TEXT PASSAGE:
************
I mean, it's classic entrepreneurship 101. See, problem solve problem, problem solve problem, like you know, and and and, but but also, like um, everybody talks about sales to post sales, handoff, like that's like the classic, like we have a problem with this, but I I love what you guys are focused in on, which is that you know that rnd to customer team relationship that I you know, doesn't get addressed that often, like it's a problem everywhere, right, and people try to solve it with, like Jira, integrations and things like that, but it's like there's a granularity there and there's still a level of effort that you guys are focused on and trying to remove, which I think is super cool.

Speaker 1:

Yeah, and I think the side effect of like just having and I've literally tried everything in my previous company like Asana Monday Zapier, like Notion, all of the things it was like, oh my God. But in the end what I ended up hiring was what we like to call more glue people, which was our product operations team, because they would act as this translation. There their job was really understanding Because they would act as this translation there.

Speaker 1:

Their job was really understanding. Here's our priorities on the business side. Here's what product and engineering is doing. How can I bring these two together? But the problem, even with having glue people, is that a lot of these things aren't rooted in data, right? So then, yes, product operations can flag and be like hey, we have an issue here. Every time we hand something over to marketing, they get stuck for six weeks because the way product writes it and their product brief doesn't meet their criteria.

Speaker 1:

And then you have to back and forth, but because it wasn't rooted in data, you then have, like me, the chief of staff or whomever, go to the respective executives and flag this, but then the actual accountability to change anything. That's like the thing where usually things fall through and then the only way to keep mitigating it is just like hiring more glue people or just sticking with the status quo Right and we talked to a lot of people that are.
************
DATA BELOW:
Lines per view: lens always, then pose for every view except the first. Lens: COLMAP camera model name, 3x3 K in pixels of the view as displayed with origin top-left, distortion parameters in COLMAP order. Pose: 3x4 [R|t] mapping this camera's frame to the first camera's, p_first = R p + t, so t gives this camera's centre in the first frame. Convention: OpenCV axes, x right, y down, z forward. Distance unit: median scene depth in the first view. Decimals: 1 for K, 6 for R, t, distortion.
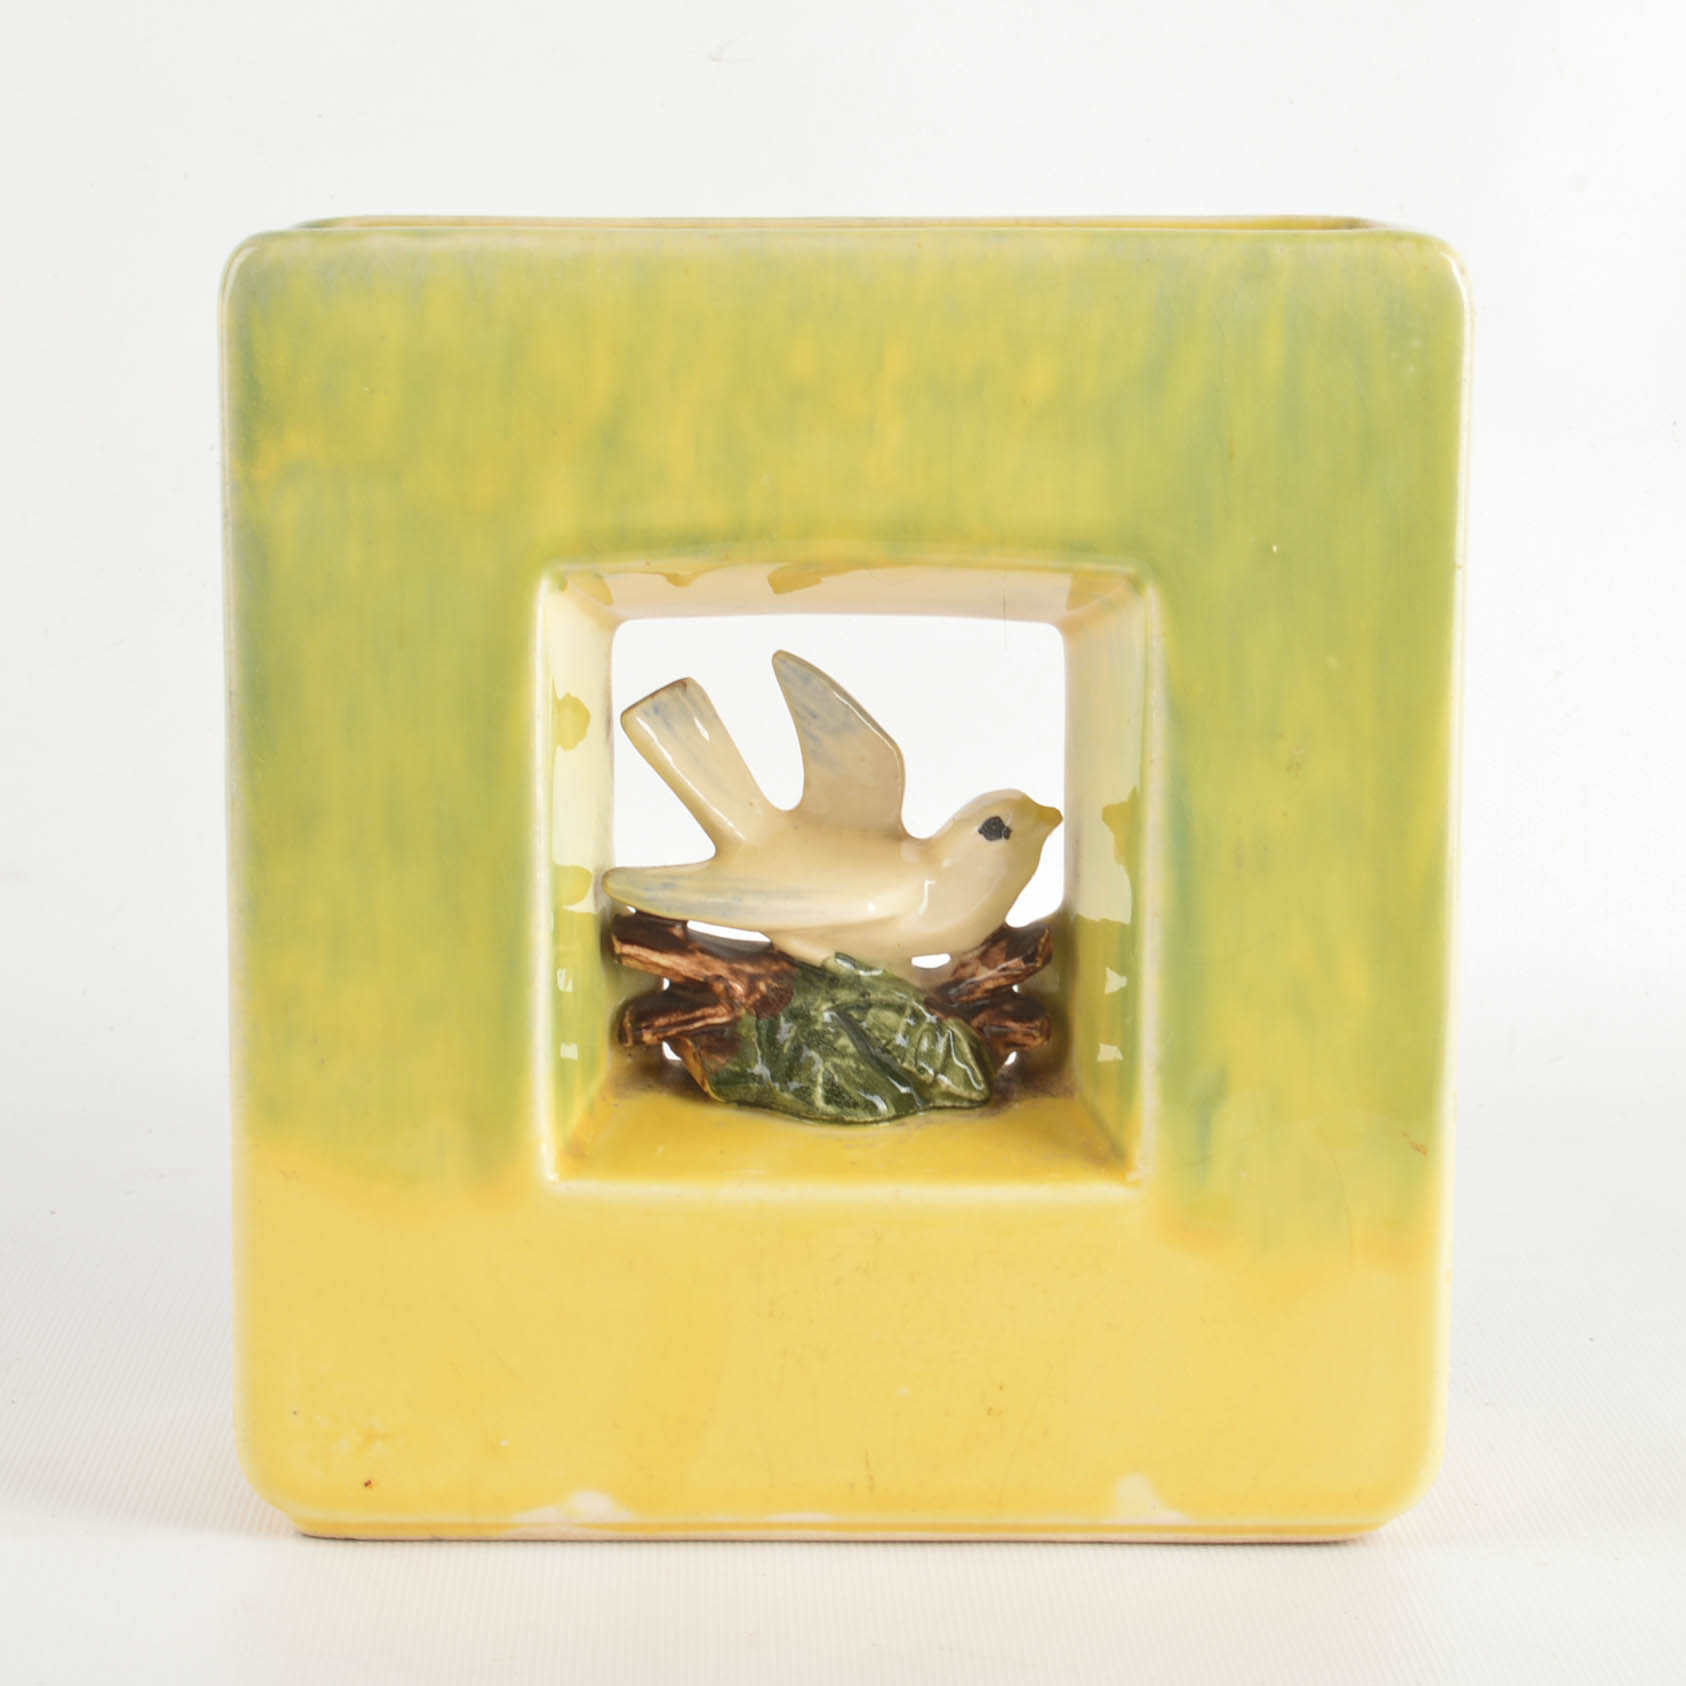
lens RADIAL K [[4552.3, 0, 841.0], [0, 4552.3, 840.9], [0, 0, 1]] dist [-0.022193, 0.000000]
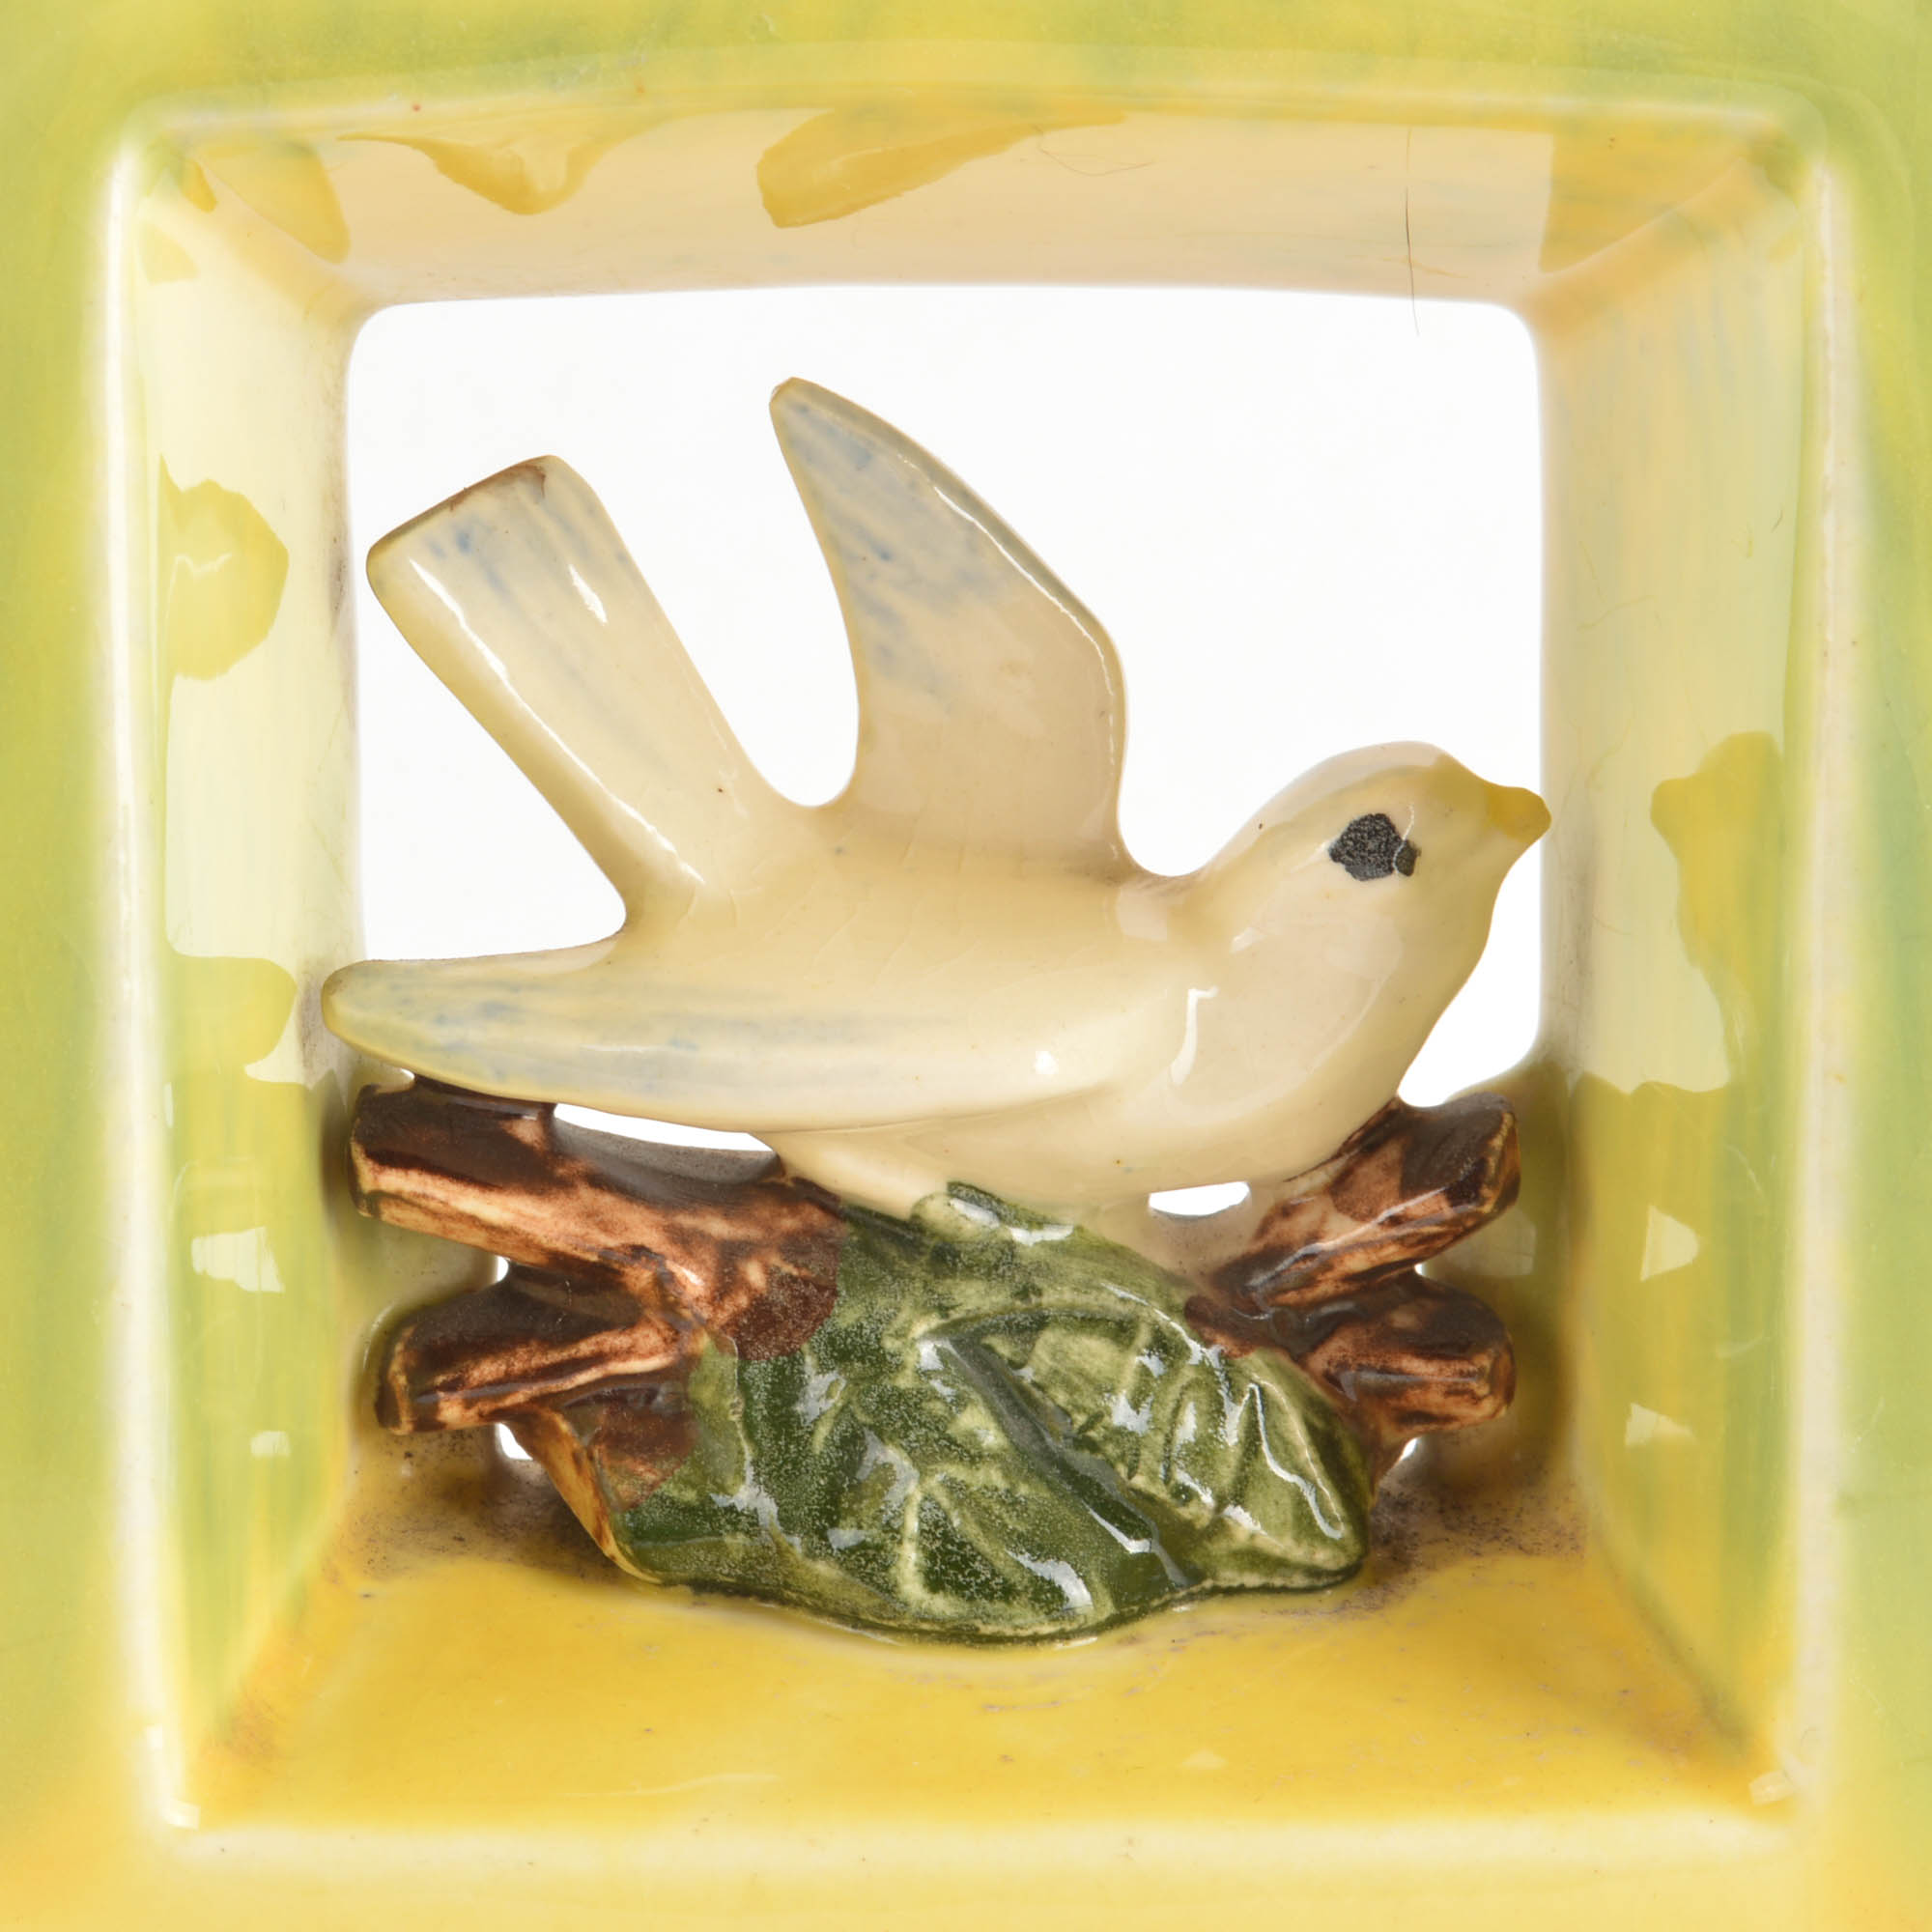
************
WORK INSTRUCTION A: Translate this sentence from the transcript into Spanish: "But the problem, even with having glue people, is that a lot of these things aren't rooted in data, right?"
WORK INSTRUCTION B:
For each statement, say whether the transcript supports it (yes or no), and quote the words that decide it.
(i) Asana and Notion were among the tools tried at the speaker's previous company.
(ii) Something handed over to marketing gets stuck for six weeks every time.
(iii) According to the first speaker, people try to solve the R&D to customer team problem with Salesforce.
WORK INSTRUCTION C: In the transcript, which team does the speaker say made up the "glue people" they ended up hiring?

WRITTEN SOLUTION A: Pero el problema, incluso teniendo personas pegamento, es que muchas de estas cosas no se basan en datos, ¿verdad?

WRITTEN SOLUTION B:
(i) Yes: "I've literally tried everything in my previous company like Asana Monday Zapier, like Notion"
(ii) Yes: "Every time we hand something over to marketing, they get stuck for six weeks"
(iii) No: "people try to solve it with, like Jira, integrations and things like that"

WRITTEN SOLUTION C: The product operations team.